Title : Anomalous left main coronary artery from the right coronary cusp with intraconal course and ostial stenosis in an elderly patient: A case report
Abstract:
Background: Anomalous aortic origin of a coronary artery (AAOCA) is a rare congenital anomaly associated with myocardial ischemia and sudden cardiac death. The risk is particularly significant when the left main coronary artery (LMCA) arises from the right coronary sinus and follows an inter-arterial or intramural course. While AAOCA is frequently reported in younger patients and athletes, cases presenting in elderly individuals are uncommon. Surgical correction, most commonly via coronary unroofing, has demonstrated favorable outcomes in appropriately selected patients.
Case Presentation: We report the case of a 74-year-old male with hypertension, type 2 diabetes mellitus, and new-onset atrial fibrillation who presented with fatigue and was transferred for cardiac surgical evaluation following a non-ST elevation myocardial infarction. Diagnostic workup revealed atrial fibrillation with rapid ventricular response on electrocardiogram and mildly reduced left ventricular function on transthoracic echocardiography. Left heart catheterization demonstrated an anomalous LMCA arising from the right coronary cusp with approximately 90% ostial stenosis. Cardiac computed tomography angiography confirmed the anomalous origin with an inter-arterial course and an intraconal segment extending into the right ventricular outflow tract (RVOT) region before emerging onto the epicardium.
The patient underwent surgical repair via median sternotomy and cardiopulmonary bypass. After aortic transection and inspection of the coronary ostium, the narrowed LMCA origin was opened and augmented with autologous pericardial patch osteoplasty. Due to the artery’s intraconal course within the RVOT, a transconal approach with supra-coronary myotomy was performed to free the vessel from surrounding muscle. The resulting RVOT defect was reconstructed using bovine pericardium. To eliminate potential compression from the pulmonary artery, the main pulmonary artery was transected and translocated, with reconstruction performed using patch augmentation.
Outcome: The patient was successfully weaned from cardiopulmonary bypass in sinus rhythm with minimal inotropic support.
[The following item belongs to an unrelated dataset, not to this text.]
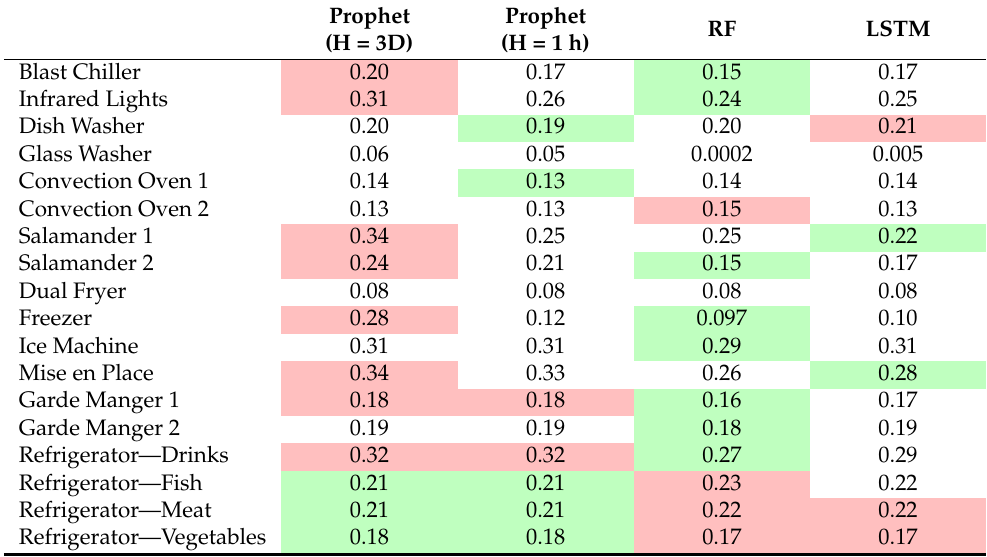
Table 3. Performance metrics of different algorithms’ comparison for individual appliances (NRMSE).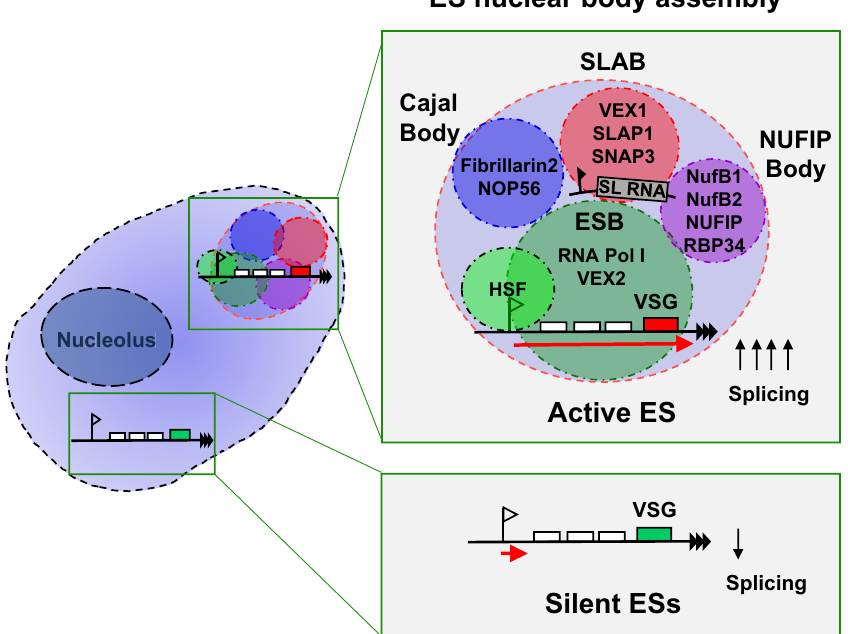
Fig. 10 Model of the architecture of the Expression Site nuclear body assembly in BF T. brucei . Schematic representation of a BF T. brucei nucleus (light blue) with the nucleolus indicated (dark blue). Active and silent ESs are expanded in the green boxes. The active ES is associated with four discrete nuclear bodies: The ESB (green circle), the Cajal body (dark blue circle), the SLAB (red circle) and the NUFIP body (purple circle). The ESB contains Pol I and VEX2, and shows partial overlap with a highly SUMOylated focus (SUMO). The SLAB closely associates with the spliced leader (SL) RNA gene locus. The ESs contain various genes (white boxes) in addition to the telomeric VSG gene, with the promoters indicated with fl ags, transcription with a red arrow and telomere repeats with black triangles. These four nuclear bodies appear to often cluster in a single nuclear compartment which forms an ES nuclear body assembly (large light-blue circle with red dashed outline) satisfying the high demand for splicing at the active ES. Silent ESs are not associated with this ES nuclear body assembly and the low amount of nascent RNA generated from these ESs is not spliced ef fi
Postoperative recovery was uneventful. He was extubated the same day, mobilized with physical therapy, and discharged home on dual antiplatelet therapy, beta-blocker, statin, and amiodarone. Follow-up imaging demonstrated no evidence of dissection or ischemic complications.
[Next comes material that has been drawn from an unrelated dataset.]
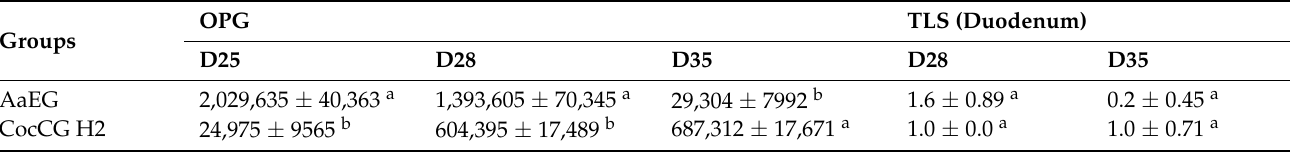
Table 3. Number of oocysts/g of feces (OPG) (average ± std. dev.) and total mean lesion score (TLS) (average ± std. dev.) in broiler chickens fed with the A. annua supplemented feed in comparison with broiler chickens fed with anticoccidial supplemented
Conclusion: Anomalous LMCA arising from the right coronary cusp with an intraconal course is an uncommon and potentially high-risk anatomical variant. This case highlights that complex surgical management—including transconal unroofing, coronary osteoplasty, RVOT reconstruction, and pulmonary artery translocation—can be performed safely even in elderly patients with favorable outcomes.